• Work to be completed:
Within the records below, find each line that holds the string "action", then copy it.

• Provided data:
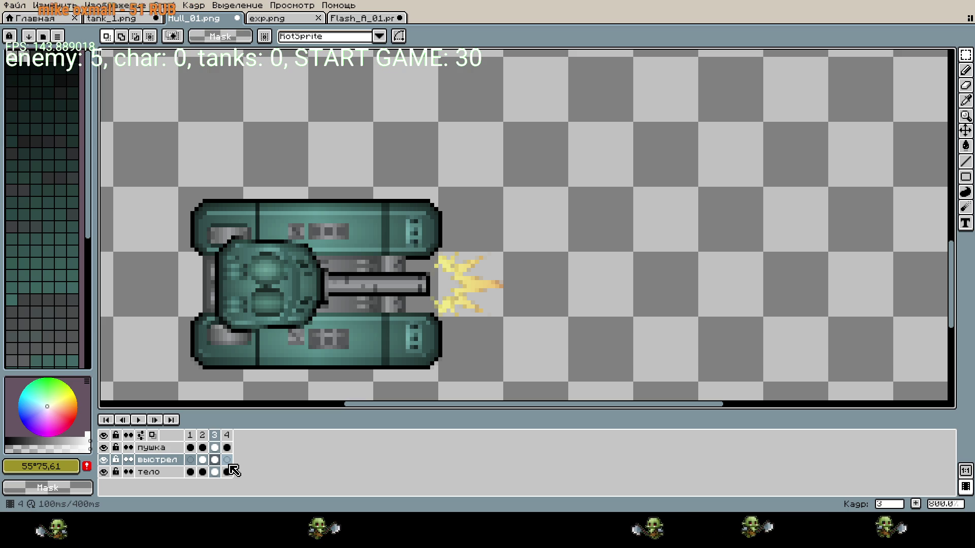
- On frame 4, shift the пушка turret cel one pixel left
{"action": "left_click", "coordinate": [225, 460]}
* * *
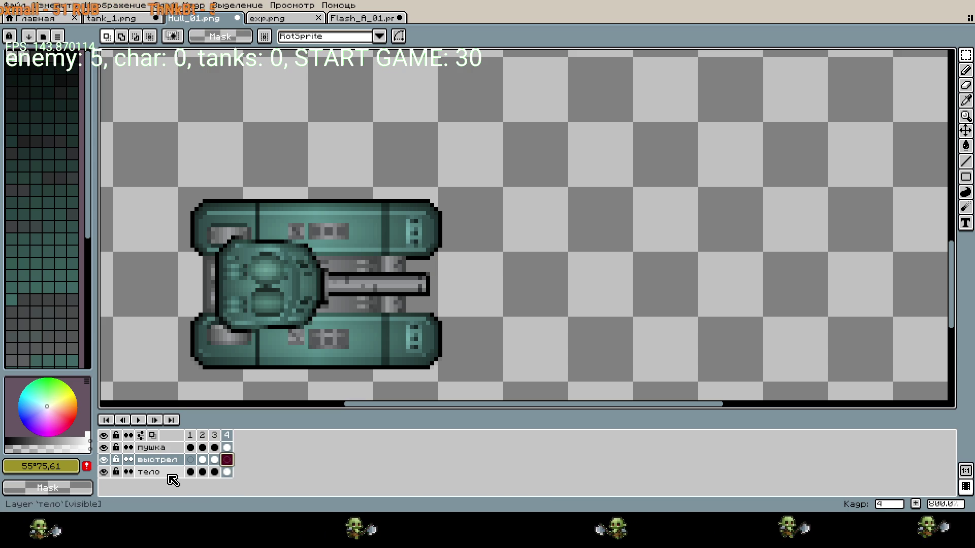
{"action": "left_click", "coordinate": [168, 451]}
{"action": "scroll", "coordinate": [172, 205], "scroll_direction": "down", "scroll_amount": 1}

• Solved exercise:
{"action": "left_click", "coordinate": [225, 460]}
{"action": "left_click", "coordinate": [168, 451]}
{"action": "scroll", "coordinate": [172, 205], "scroll_direction": "down", "scroll_amount": 1}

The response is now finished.